Histoire des mots, histoire de l’Autre
Majid El Houssi : Désigner l’Autre Roumi et son champ synonymique, Editions Selefa, Paris 2007, 110 pages
Poète, romancier, essayiste, professeur de linguistique française à Venise, Majid El Houssi multipliait les vocations et élargissait son champ d’investigation et de curiosité. Son dernier opus, publié, quelques mois seulement avant sa disparition, Désigner l’Autre Roumi et son champ synonymique s’inscrit dans une optique qui renvoie, d’un côté, à son statut d’Européen, et de l’autre, à son origine tunisienne et arabe. Cette double appartenance aux deux rives nord et sud de la Méditerranée est suffisante pour le conduire à s’interroger sur le sens des relations entre ces deux parties du monde et à pouvoir enfin examiner les modalités par lesquelles, de par et d’autre de cette mer, on désigne l’Autre.

**Exercice court**:
Pouvez-vous résumer en deux phrases le document consacré au livre de Majid El Houssi ? Ces enregistrements proviennent d'une autre source.

**Données**:
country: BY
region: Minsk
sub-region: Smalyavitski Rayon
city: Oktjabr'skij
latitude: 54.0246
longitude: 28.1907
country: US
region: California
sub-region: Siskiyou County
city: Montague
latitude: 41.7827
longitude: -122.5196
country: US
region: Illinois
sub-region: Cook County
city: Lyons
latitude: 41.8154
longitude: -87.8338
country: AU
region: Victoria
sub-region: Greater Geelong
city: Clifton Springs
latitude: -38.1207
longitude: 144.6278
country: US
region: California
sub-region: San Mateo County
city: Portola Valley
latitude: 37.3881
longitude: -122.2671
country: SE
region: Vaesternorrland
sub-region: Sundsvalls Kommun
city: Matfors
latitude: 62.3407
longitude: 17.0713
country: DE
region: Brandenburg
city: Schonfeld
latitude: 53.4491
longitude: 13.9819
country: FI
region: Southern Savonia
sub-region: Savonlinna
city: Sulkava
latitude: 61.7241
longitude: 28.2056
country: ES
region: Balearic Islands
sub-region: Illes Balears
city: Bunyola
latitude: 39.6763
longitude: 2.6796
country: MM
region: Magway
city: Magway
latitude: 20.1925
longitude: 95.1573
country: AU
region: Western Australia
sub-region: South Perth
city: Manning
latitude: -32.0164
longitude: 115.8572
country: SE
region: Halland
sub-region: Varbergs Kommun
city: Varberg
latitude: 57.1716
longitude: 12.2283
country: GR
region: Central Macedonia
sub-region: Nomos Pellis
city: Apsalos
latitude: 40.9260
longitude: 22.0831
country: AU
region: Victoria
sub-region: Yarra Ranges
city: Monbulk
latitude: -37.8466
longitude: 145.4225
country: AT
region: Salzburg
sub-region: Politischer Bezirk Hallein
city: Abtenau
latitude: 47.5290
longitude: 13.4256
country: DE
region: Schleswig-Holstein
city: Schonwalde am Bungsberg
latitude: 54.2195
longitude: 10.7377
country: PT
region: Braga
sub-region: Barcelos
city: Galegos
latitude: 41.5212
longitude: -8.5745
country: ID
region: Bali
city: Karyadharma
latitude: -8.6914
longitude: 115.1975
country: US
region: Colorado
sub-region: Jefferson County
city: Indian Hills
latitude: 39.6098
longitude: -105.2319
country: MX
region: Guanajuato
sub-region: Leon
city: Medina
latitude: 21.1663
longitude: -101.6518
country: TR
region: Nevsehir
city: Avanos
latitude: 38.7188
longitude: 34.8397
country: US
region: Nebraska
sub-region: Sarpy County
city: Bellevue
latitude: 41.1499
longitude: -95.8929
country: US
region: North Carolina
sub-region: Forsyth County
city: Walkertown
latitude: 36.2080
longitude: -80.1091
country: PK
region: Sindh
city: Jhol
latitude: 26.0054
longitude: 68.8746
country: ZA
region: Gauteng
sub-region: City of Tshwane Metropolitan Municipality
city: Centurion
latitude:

**Corrigé**:
Poète, romancier, essayiste et professeur de linguistique française à Venise, Majid El Houssi a publié, quelques mois avant sa disparition, Désigner l'Autre Roumi et son champ synonymique, un ouvrage lié à la fois à son statut d'Européen et à son origine tunisienne et arabe. Cette double appartenance aux rives nord et sud de la Méditerranée le conduit à s'interroger sur les relations entre ces deux parties du monde et sur les manières dont, de part et d'autre de cette mer, on désigne l'Autre.